DESCRIPTION OF THE TASK >> Since the pictures are not wanted, reproduce only the rest of the records, exactly as given.

EXERCISE MATERIAL >>
──────────────────────────────
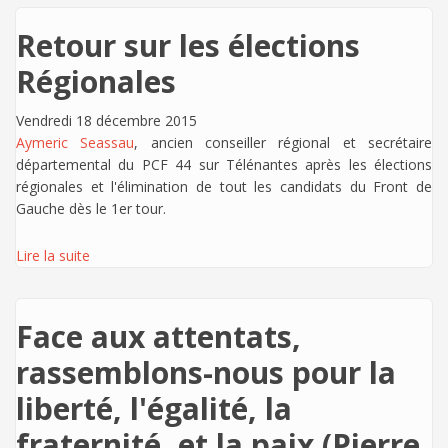
Retour sur les élections
Régionales
Vendredi 18 décembre 2015
Aymeric Seassau
, ancien conseiller régional et secrétaire
départemental du PCF 44 sur Télénantes après les élections
régionales et l'élimination de tout les candidats du Front de
Gauche dès le 1er tour.
Lire la suite
Face aux attentats,
rassemblons-nous pour la
liberté, l'égalité, la
fraternité, et la paix (Pierre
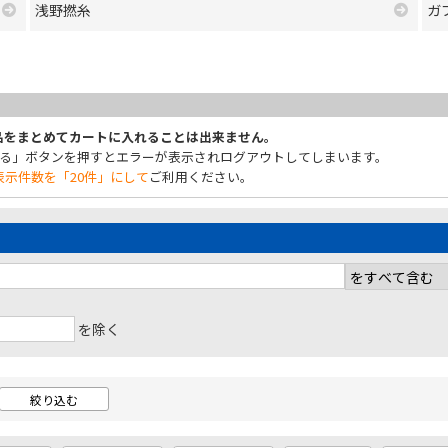
浅野撚糸
ガ
商品をまとめてカートに入れることは出来ません。
れる」ボタンを押すとエラーが表示されログアウトしてしまいます。
示件数を「20件」にして
ご利用ください。
を除く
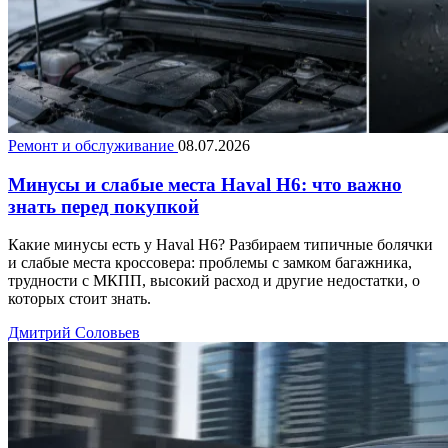
Ремонт и обслуживание
08.07.2026
Минусы и слабые места Haval H6: что важно
знать перед покупкой
Какие минусы есть у Haval H6? Разбираем типичные болячки
и слабые места кроссовера: проблемы с замком багажника,
трудности с МКПП, высокий расход и другие недостатки, о
которых стоит знать.
Дмитрий Соловьев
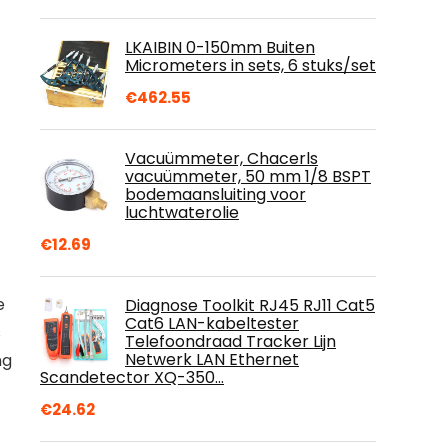
LKAIBIN 0-150mm Buiten
Micrometers in sets, 6 stuks/set
€
462.55
Vacuümmeter, Chacerls
vacuümmeter, 50 mm 1/8 BSPT
bodemaansluiting voor
luchtwaterolie
€
12.69
e
Diagnose Toolkit RJ45 RJ11 Cat5
Cat6 LAN-kabeltester
s
Telefoondraad Tracker Lijn
Netwerk LAN Ethernet
ng
Scandetector XQ-350…
€
24.62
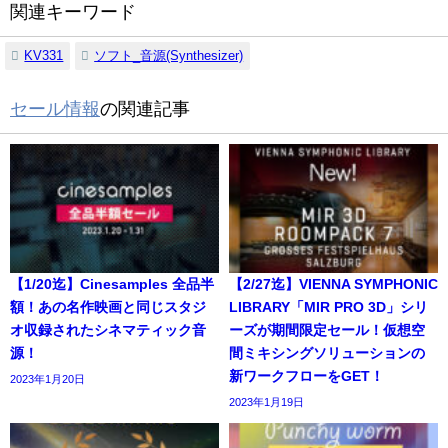
関連キーワード
KV331
ソフト_音源(Synthesizer)
セール情報
の関連記事
【1/20迄】Cinesamples 全品半
【2/27迄】VIENNA SYMPHONIC
額！あの名作映画と同じスタジ
LIBRARY「MIR PRO 3D」シリ
オ収録されたシネマティック音
ーズが期間限定セール！仮想空
源！
間ミキシングソリューションの
新ワークフローをGET！
2023年1月20日
2023年1月19日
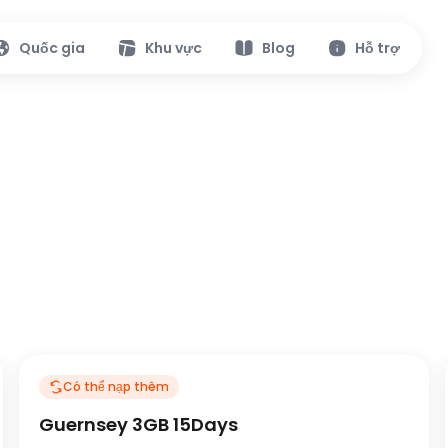
Quốc gia
Khu vực
Blog
Hỗ trợ
Có thể nạp thêm
Guernsey 3GB 15Days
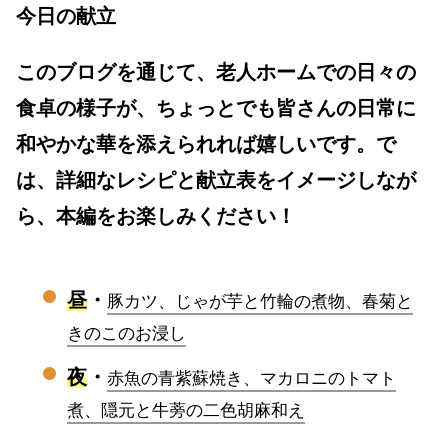
今日の献立
このブログを通じて、老人ホームでの日々の
食卓の様子が、ちょっとでも皆さんの日常に
和やかな華を添えられれば嬉しいです。で
は、詳細なレシピと献立表をイメージしなが
ら、本編をお楽しみください！
昼
・
豚カツ、じゃが芋と竹輪の煮物、春菊と
きのこのお浸し
夜
・
赤魚の青紫蘇焼き、マカロニのトマト
煮、隠元と牛蒡の二色胡麻和え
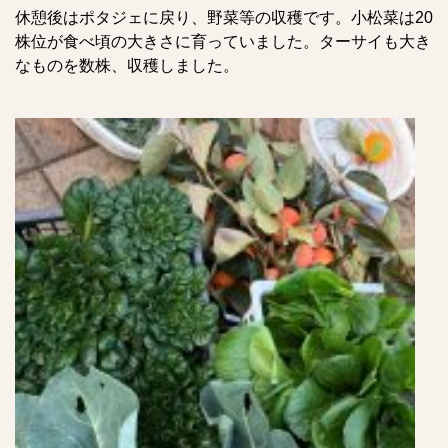
休憩後はポタジェに戻り、野菜等の収穫です。小松菜は20
株位が食べ頃の大きさに育っていました。ターサイも大き
なものを数株、収穫しました。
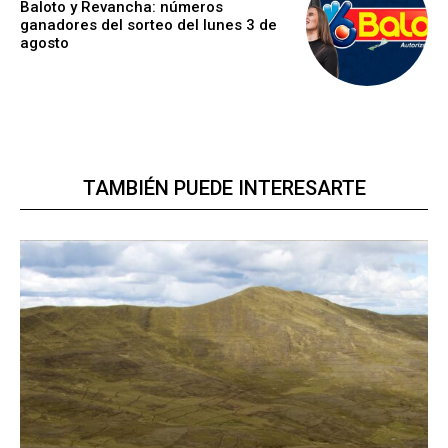
Baloto y Revancha: números
ganadores del sorteo del lunes 3 de
agosto
TAMBIÉN PUEDE INTERESARTE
──────────────────────────────
OUTPUT OF THE TASK >>
Retour sur les élections
Régionales
Vendredi 18 décembre 2015
Aymeric Seassau
, ancien conseiller régional et secrétaire
départemental du PCF 44 sur Télénantes après les élections
régionales et l'élimination de tout les candidats du Front de
Gauche dès le 1er tour.
Lire la suite
Face aux attentats,
rassemblons-nous pour la
liberté, l'égalité, la
fraternité, et la paix (Pierre
浅野撚糸
ガ
商品をまとめてカートに入れることは出来ません。
れる」ボタンを押すとエラーが表示されログアウトしてしまいます。
示件数を「20件」にして
ご利用ください。
を除く
Ремонт и обслуживание
08.07.2026
Минусы и слабые места Haval H6: что важно
знать перед покупкой
Какие минусы есть у Haval H6? Разбираем типичные болячки
и слабые места кроссовера: проблемы с замком багажника,
трудности с МКПП, высокий расход и другие недостатки, о
которых стоит знать.
Дмитрий Соловьев
LKAIBIN 0-150mm Buiten
Micrometers in sets, 6 stuks/set
€
462.55
Vacuümmeter, Chacerls
vacuümmeter, 50 mm 1/8 BSPT
bodemaansluiting voor
luchtwaterolie
€
12.69
e
Diagnose Toolkit RJ45 RJ11 Cat5
Cat6 LAN-kabeltester
s
Telefoondraad Tracker Lijn
Netwerk LAN Ethernet
ng
Scandetector XQ-350…
€
24.62
関連キーワード
KV331
ソフト_音源(Synthesizer)
セール情報
の関連記事
【1/20迄】Cinesamples 全品半
【2/27迄】VIENNA SYMPHONIC
額！あの名作映画と同じスタジ
LIBRARY「MIR PRO 3D」シリ
オ収録されたシネマティック音
ーズが期間限定セール！仮想空
源！
間ミキシングソリューションの
新ワークフローをGET！
2023年1月20日
2023年1月19日
Quốc gia
Khu vực
Blog
Hỗ trợ
Có thể nạp thêm
Guernsey 3GB 15Days
今日の献立
このブログを通じて、老人ホームでの日々の
食卓の様子が、ちょっとでも皆さんの日常に
和やかな華を添えられれば嬉しいです。で
は、詳細なレシピと献立表をイメージしなが
ら、本編をお楽しみください！
昼
・
豚カツ、じゃが芋と竹輪の煮物、春菊と
きのこのお浸し
夜
・
赤魚の青紫蘇焼き、マカロニのトマト
煮、隠元と牛蒡の二色胡麻和え
休憩後はポタジェに戻り、野菜等の収穫です。小松菜は20
株位が食べ頃の大きさに育っていました。ターサイも大き
なものを数株、収穫しました。
Baloto y Revancha: números
ganadores del sorteo del lunes 3 de
agosto
TAMBIÉN PUEDE INTERESARTE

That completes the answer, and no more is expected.